Recently, Mackenzie teamed up with Laird Hamilton and Gabby Reece to launch a new fitness lifestyle system named XPT (Extreme Performance Training), which is anchored by three words: Breathe, Move, Recover. In addition to bringing bleeding-edge water and land-based training to the masses, XPT explores the profound impact of restorative breathing and thermic cycling practices. I caught up with Mackenzie to learn more about the potent combination of heat and ice:
When did you first start experimenting with hot and cold recovery methods?
Years ago, during my ultra-marathon days, I signed up to crew for a buddy who was doing the Badwater [aka “The World’s Toughest Footrace”]. To prepare for the extreme heat of Death Valley I got in the sauna every day for two weeks, while some of the ultra guys were doing things like sitting in their garage with a heater on. Once I’d acclimated, everything seemed physiologically easier, like I had more room to perform.
Laird got me into the ice. After we worked out he said, “Now we’re going to do heat and ice,” and I thought, “Huh?” Since we stopped icing injuries because it blunts recovery I’d stayed away from cold, but now he’s got this tub of ice sitting there. I only stayed in for about 15 seconds and it was a real eye opener. Eventually I worked up to doing three minutes and felt incredible afterwards.
What are some of the main benefits of combining hot and cold?
Beyond helping you recover better from training, it hits a neurological reset button, similar to when you take a 15 minute, deep REM cycle nap. You also tap into the endocrine system and get your hormones moving. Plus, you touch cellular receptors for temperature regulation that we normally neglect, so you can better handle hot and cold environments. It also positively impacts sleep. When I do three or four ice and heat cycles in the late afternoon I’m starving afterwards because my mitochondria have been stimulated, and then I just want to lie down. You also rev up your metabolism.
If you’re combining heat and ice after working out, it’s best to wait at least an hour after going hard. Otherwise you’ll inhibit recovery. But if you’ve done a lower intensity session and don’t feel fried, then you can do it right away without interfering with adaptation.
Can newbies start by combining a hot bath and cold shower?
Absolutely. You should start with the cold shower – even if it’s just for 30 seconds or a minute – before getting in a hot bath. And then you always end on cold. You could also dip your hands in bowls of ice water. Once you’re used to this, try 30 seconds in an ice bath, and then get out and warm up, even if it’s just standing in the sunshine. Then get back into the cold water for another 30 seconds. With the sauna, most people can handle 10 minutes at 140 or 150 degrees, but everyone’s physiology is different. If you start to feel claustrophobic then get out. Just listen to your body and, again, finish the session with cold exposure.
I’ve seen guys take it way too far too soon – they’re still blue a couple of hours after being in a 40-something degree ice bath for 10 minutes. Don’t think of it as a competition, but instead let your comfort level and how you feel be the guide to what you can handle and how you’re adapting.
When you’re first exposed to cold you freak out and react to the shock with the fight-or-flight response.
How does breathing tie into the heat and ice approach?
It’s essential.
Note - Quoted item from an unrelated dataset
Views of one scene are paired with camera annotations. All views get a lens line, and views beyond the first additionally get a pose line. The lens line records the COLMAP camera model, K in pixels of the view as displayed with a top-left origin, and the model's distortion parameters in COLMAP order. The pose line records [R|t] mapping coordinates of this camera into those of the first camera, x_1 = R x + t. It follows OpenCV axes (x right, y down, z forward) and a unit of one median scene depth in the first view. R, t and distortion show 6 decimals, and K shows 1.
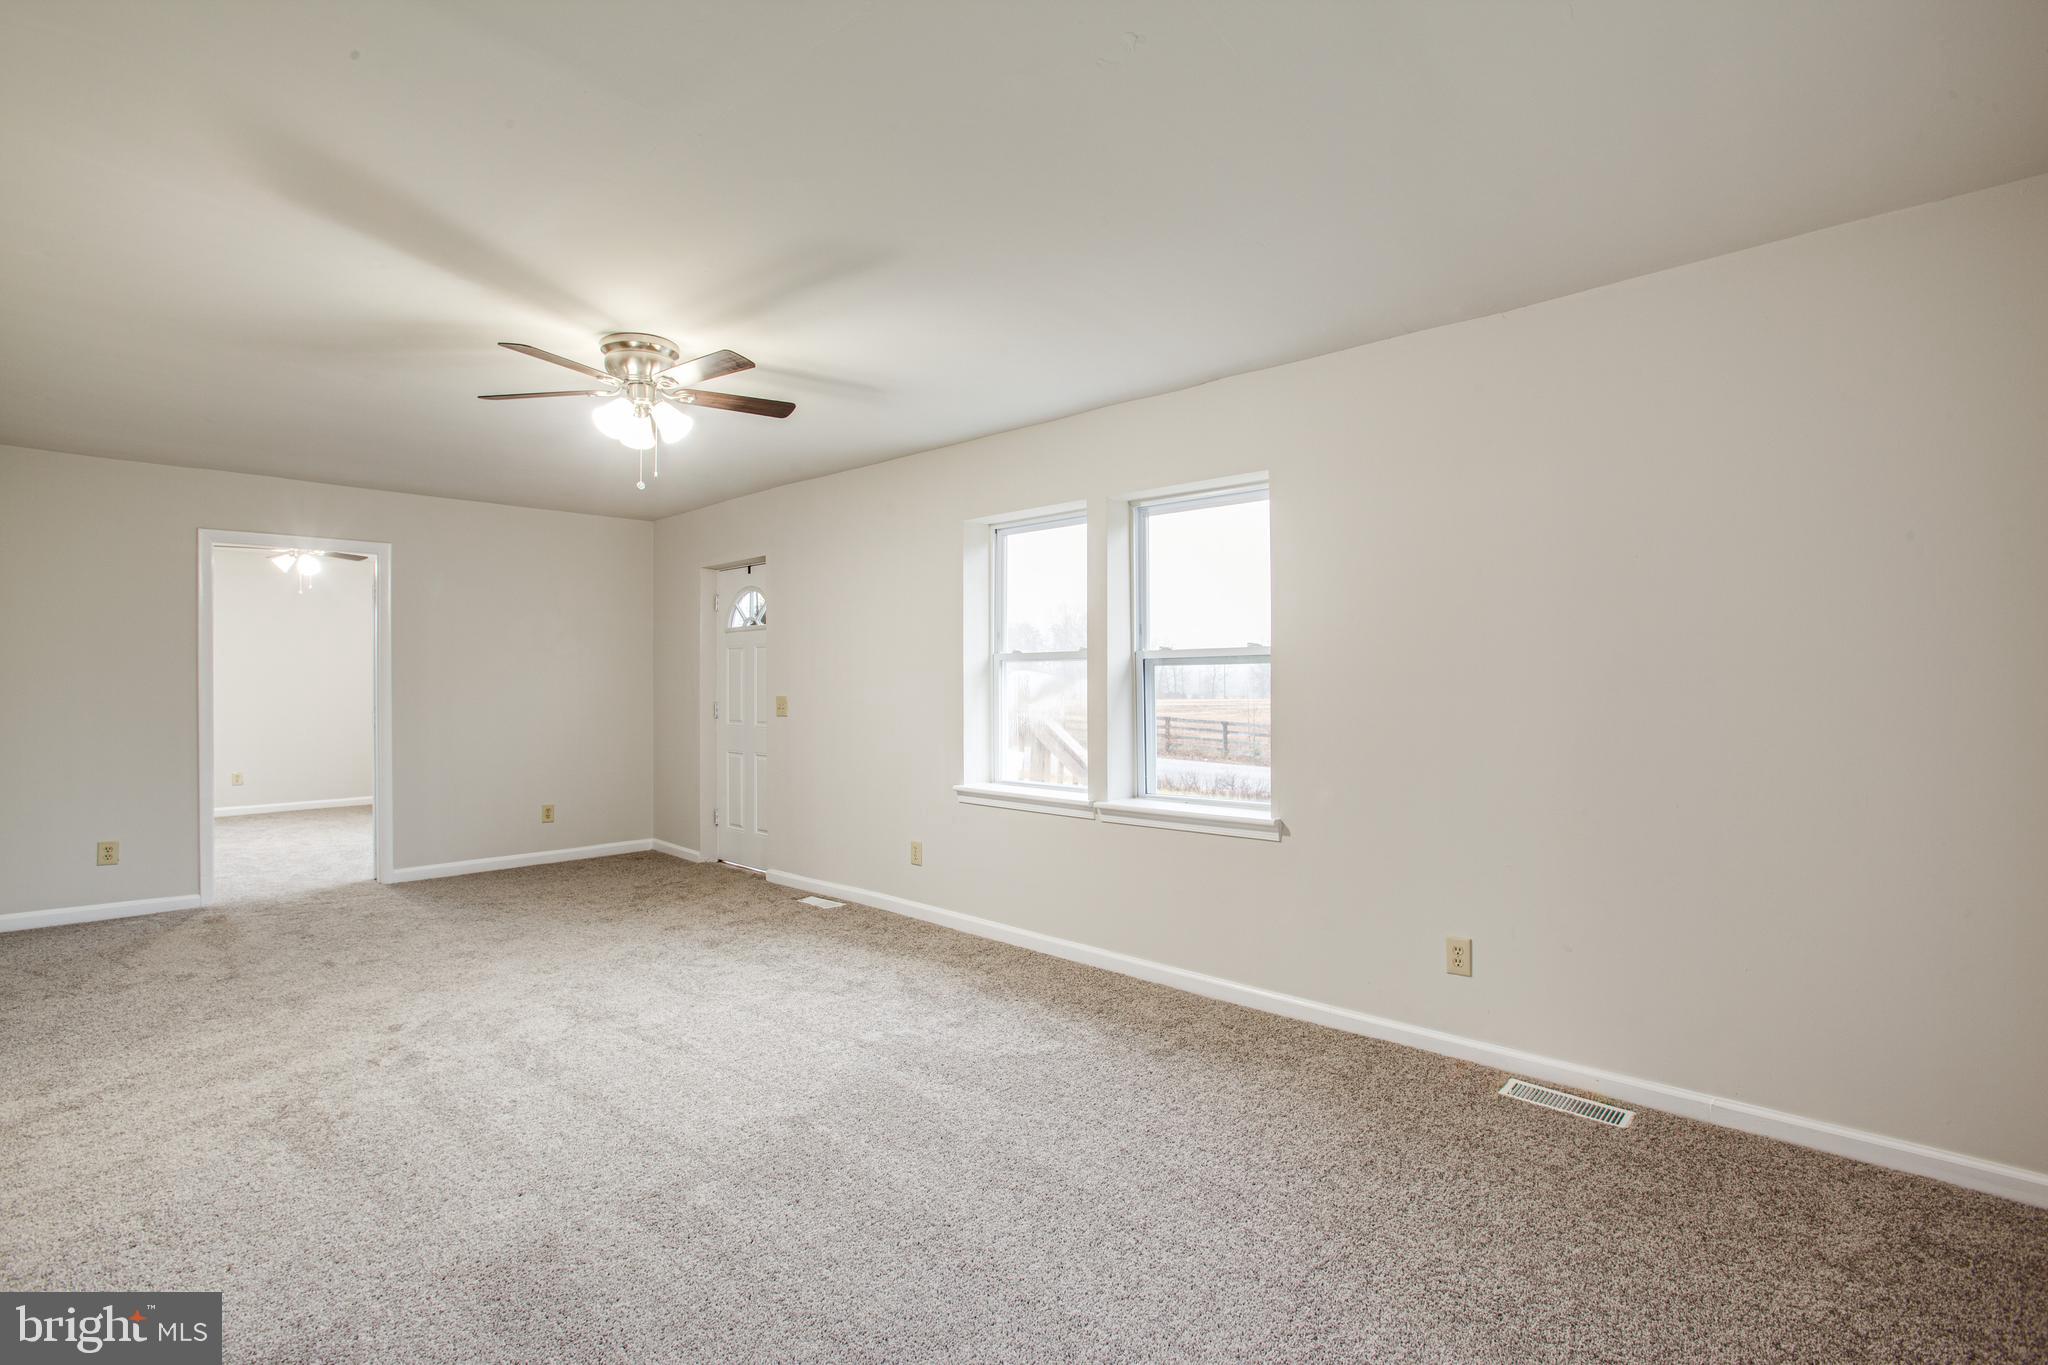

When you’re first exposed to cold you freak out and react to the shock with the fight-or-flight response. Breathing from your diaphragm helps you calm down and focus on the moment. Wim Hof’s breathing method raises your alkalinity, which brings your pain receptors down. I’ve stopped using a timer in the ice bath, and instead take 30 to 40 slow, controlled breaths, one exhale breath retention, one inhale breath retention, and then get out. That takes me to about five minutes, which is just right. I’m a big believer in maximum effect with the minimum dose. A beginner could start with 15 slow breaths, which will help them improve their focus and have a better experience.